I unpack my duffel bag, extracting toothbrush and travel shampoo, washcloth and hand soap before submerging myself into the well of a clawfoot tub. I rub the bar of soap under my breasts, lather the crevices between my thighs, scoop water into the cavities of my collarbone, rinse the oil from my roots with baby shampoo, my brown skin pruning like dehydrated fruit as the minutes turn into hours and the hours turn into sleep.

I dream about my family, remembering how we bathed with buckets of cold water drawn from a well. My mother had washed all six of us in a large yellow tub outside our tin house, taking a kitchen cloth to our baby skin and scrubbing the dirt between our toes, the sweat from under our chins.

“My children are clean children,” she’d say in our native Spanish. “Because my children are God’s children.”

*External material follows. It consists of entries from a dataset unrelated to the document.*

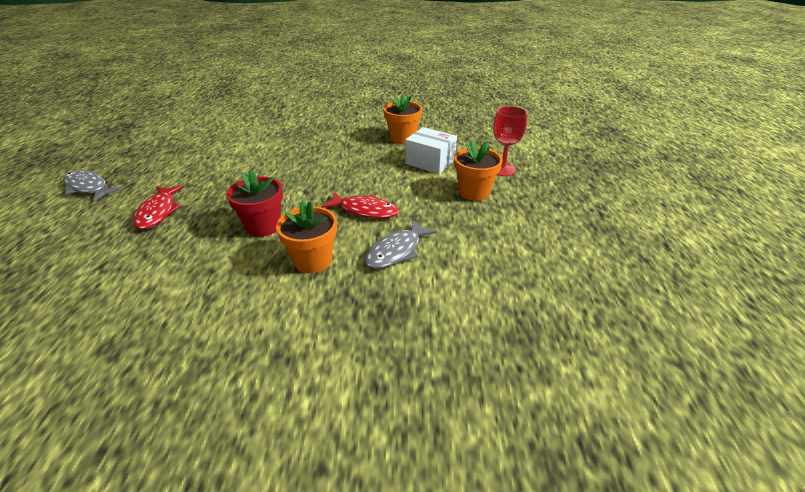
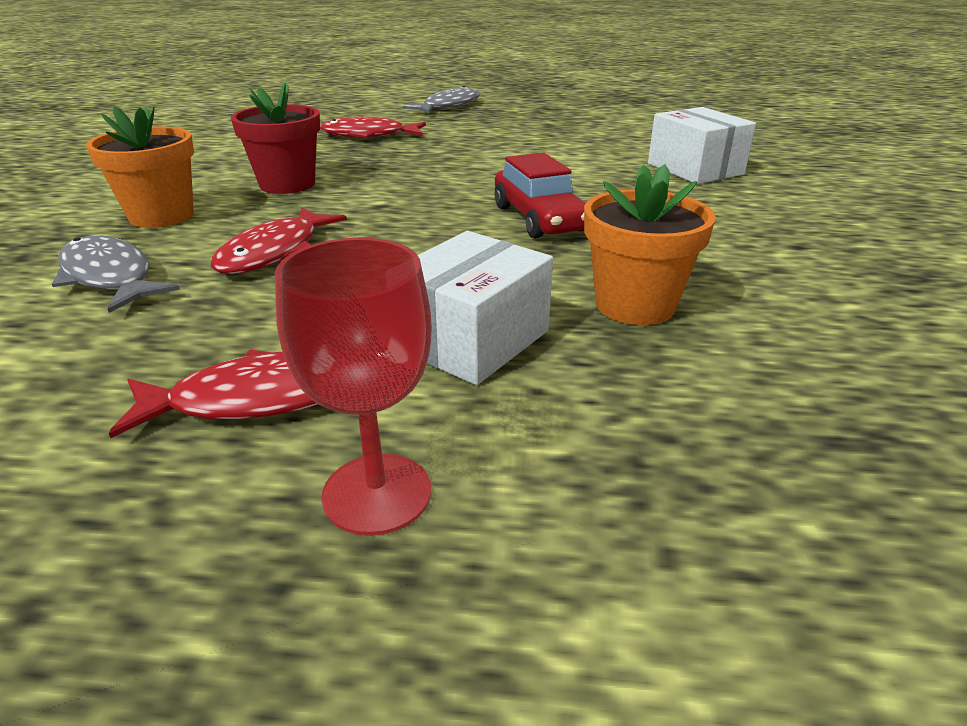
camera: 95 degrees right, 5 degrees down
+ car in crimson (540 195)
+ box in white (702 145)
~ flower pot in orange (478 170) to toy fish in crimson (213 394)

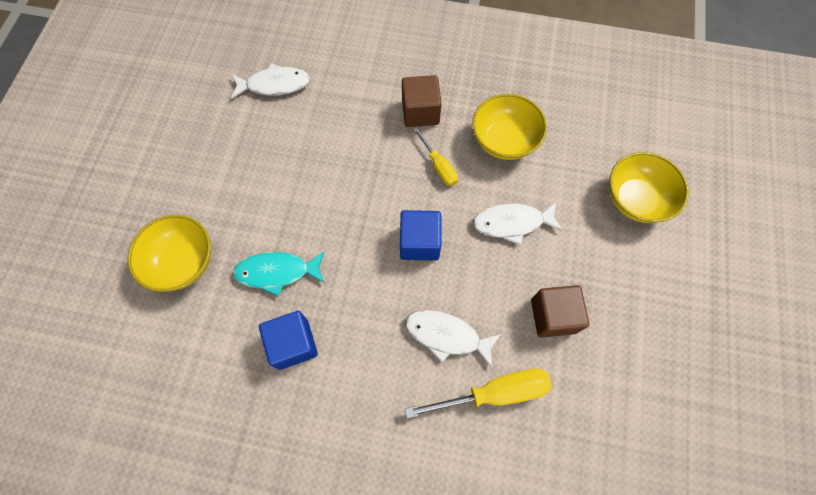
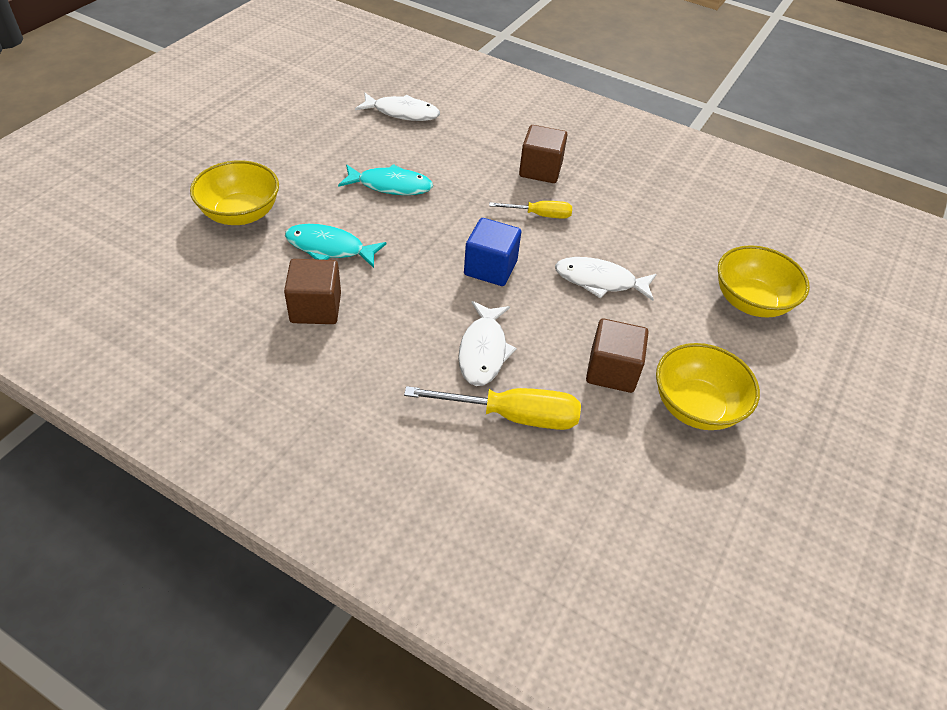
camera: 15 degrees right, 20 degrees down
+ toy fish in teal (385 179)
~ bowl in bright yellow (509 127) to (708 386)
~ block in blue (288 340) to block in brown (312 291)
~ toy fish in white (453 339) = (487 343) 120 degrees counterclockwise
~ flat screwdriver in bright yellow (435 156) = (530 210) 75 degrees counterclockwise

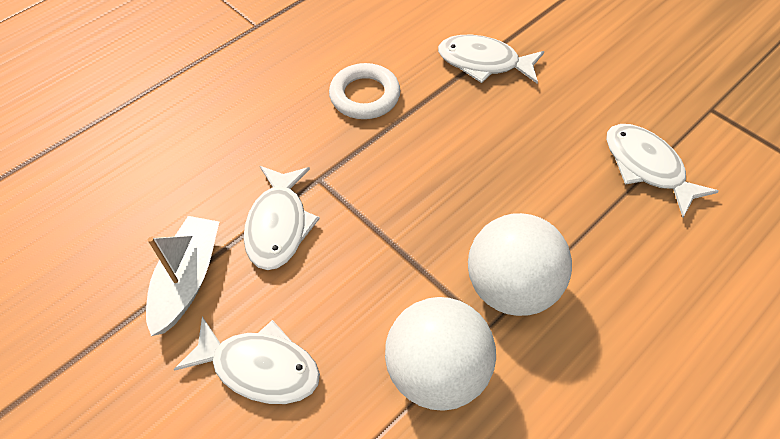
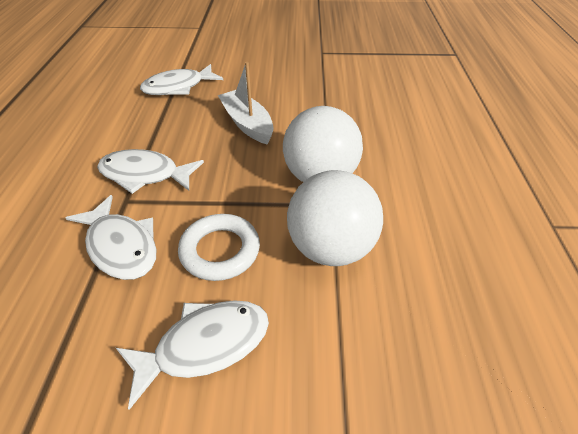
camera: 45 degrees left, 10 degrees down
~ sailboat in white (182 276) to (246 103)
~ torus in white (364 91) to (219 247)
~ toy fish in white (662 170) to (150 171)

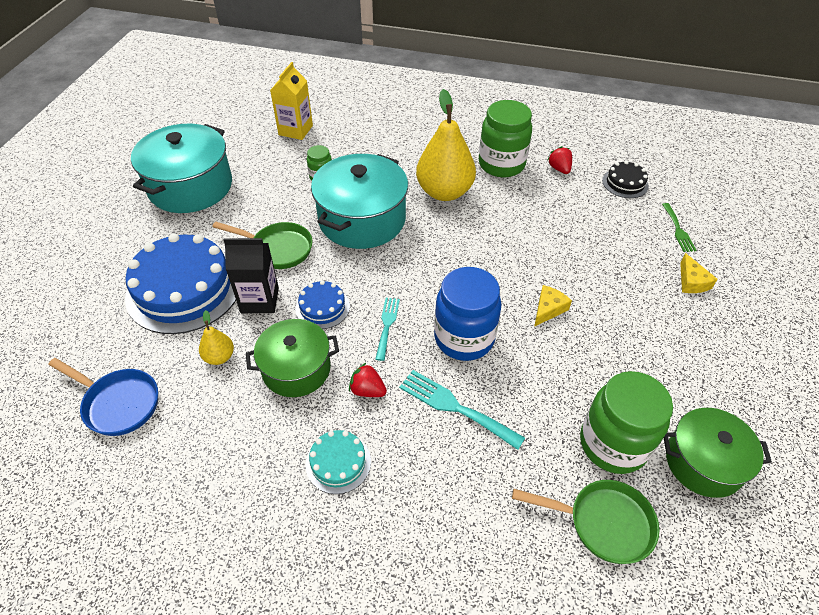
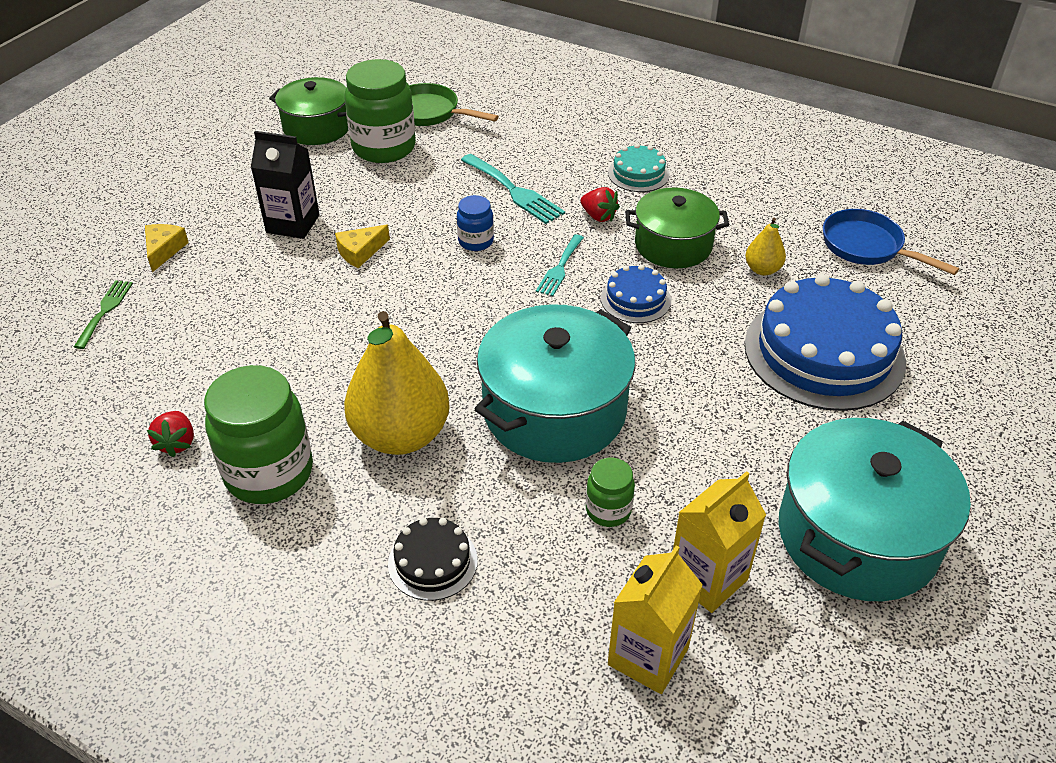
camera: 165 degrees left, 5 degrees down
- frying pan in green (262 245)
+ carton in bright yellow (719 542)
~ carton in black (251 275) to (285 185)
~ cake in black (625 179) to (433 559)
~ jam jar in blue (467 314) = (475 223) x0.50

During the summer, she’d boil a stockpot of water and wait for it to cool before draining it over our mosquito-bitten backs. Then she’d leave us to play and we would splash each other and poke each other and huddle against one another after the leaf-laden water had lost its appeal, oblivious to the fact that half of us were girls and the other half were boys and we were all naked.

And then our bodies became less like taper candles and more like kerosene lamps, shapely and heated from within. Us girls were forced to plead with our neighbors about bathing in their private showers, offering to sweep the dust from their floors, feed rice to their many wailing children or stir their simmering pots of homemade recado. And sometimes they’d oblige, immediately propping their colicky babies into our arms, but other times, because these were war times, we were left to wander outside the city and into the lush countryside for fresh river water, only to discover that the rivers had become bloodied with bodiless limbs.

After the war, after the Ixil and the K’iche and the Q’anjob’al had been wiped from their communities, after their homes had been set ablaze and their children trampled like stalks of weeds and their wives and daughters raped as repeatedly as shells are shot from a submachine gun, we found that the rivers could no longer sustain the sins of our country, could no longer dilute the transgressions of war, so we stopped bathing altogether.

My brothers were the first to succumb to the bloodshed; one after the other they were slaughtered like pigs with corroded machetes, dropping to their knees into the wet earth, their carcasses devoured by ravenous white maggots.

My mother and sisters—they weren’t nearly as lucky.

Our neighbors, church fellows and distant relations, they fled to the mountains, believing the myth that the highlands would save them, that the closer they were to God, the better they could evade death.

Death found them faster than sound travels.

I dream these things each night. Each night the dead haunt me for having survived; each night their cries strangle me in my sleep.